Even though Amazon has always sold the Alexa at cost to ensure a strong consumer demand, and managed to convince a lot of people to buy one; nobody really used the Alexa in the way that Amazon had hoped that they would.
Instead of buying things from Amazon by asking Alexa to place the order instead of having to push things into a website, owners instead used the device to 'ask about the weather' and 'increase the volume of the Def Leppard track currently playing'.
The imagined commercial model for the device failed, miserably, and now Amazon are getting rid of a lot of the staff who are employed in the crisis-hit 'digital' division which manages Alexa development and sales.
Maybe it's a pure coincidence, but there seems to be a lot of recent bad news hitting the 'home technology' industry.

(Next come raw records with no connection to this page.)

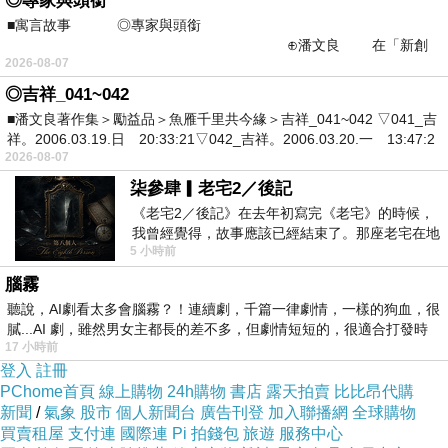
◎專家與頭銜
■寓言故事 ◎專家與頭銜
⊕潘文良 在「新創
2026-08-07
之谷」裡——
◎吉祥_041~042
為本公司大量採購有償取得之商品，特以優惠價
■潘文良著作集＞勵益品＞魚雁千里共今緣＞吉祥_041~042 ▽041_吉
格回饋，內含贈品字樣；保留專櫃出品原貌，無
祥。2006.03.19.日 20:33:21▽042_吉祥。2006.03.20.一 13:47:2
外盒及封膜，為免消費者疑惑，特此說明。※
2026-08-07
柒參肆▎老宅2／後記
《老宅2／後記》在去年初寫完《老宅》的時候，
我曾經覺得，故事應該已經結束了。那座老宅在地
5 小時前
震中倒塌，七個人終於離開那片黑暗，
腦霧
聽說，AI劇看太多會腦霧？！連續劇，千篇一律劇情，一樣的狗血，很
膩...AI 劇，雖然男女主都長的差不多，但劇情短短的，很適合打發時
17 小時前
※因電腦螢幕設定及個人觀感之差異，本賣場之
登入
註冊
PChome首頁
線上購物
24h購物
書店
露天拍賣
比比昂代購
商品圖片僅供參考，以收到實際商品為準，請見
新聞
/
氣象
股市
個人新聞台
廣告刊登
加入聯播網
全球購物
諒※
買賣租屋
支付連
國際連
Pi 拍錢包
旅遊
服務中心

Peloton's business model (which we have written about previously) appears to be increasingly questionable, Lululemon's Mirror is also not creating the value that it once promised to do and now Alexa's a flop?
The issue, if for a moment we consider that this may be the beginning of the end for these kind of domestic automation devices, is not with the technology itself, but rather the commercial model that underpins them.
Peloton's problem is that people are reluctant to sign into a long-term subscription contract for the exercise content they offer; same goes for Lululemon's Mirror. Committing to just one channel of exercise when there is so much alternate choice available seems like a stretch - and as for Alexa, well, even American's aren't consumerist enough to consistently order groceries by simply talking to a machine.
These technologies are useful and work nicely as part of a varied and diverse channel portfolio, but the business model is premised on the assumption that you as the user will forgo all other options in favour of 'the one'. That's obviously nonsense, which is why these things are failing.
We might be a little further away from 'homes filled with robots' than we were just a few years ago.
After the initial novelty factor has worn off, what you are left with is a value proposition that just isn't strong enough to justify continued support for the system.
An Alexa device gathering dust in the corner of a room - one wonders if perhaps we have seen 'peak device'? Are most ordinary people over our obsession with gadgets and tech?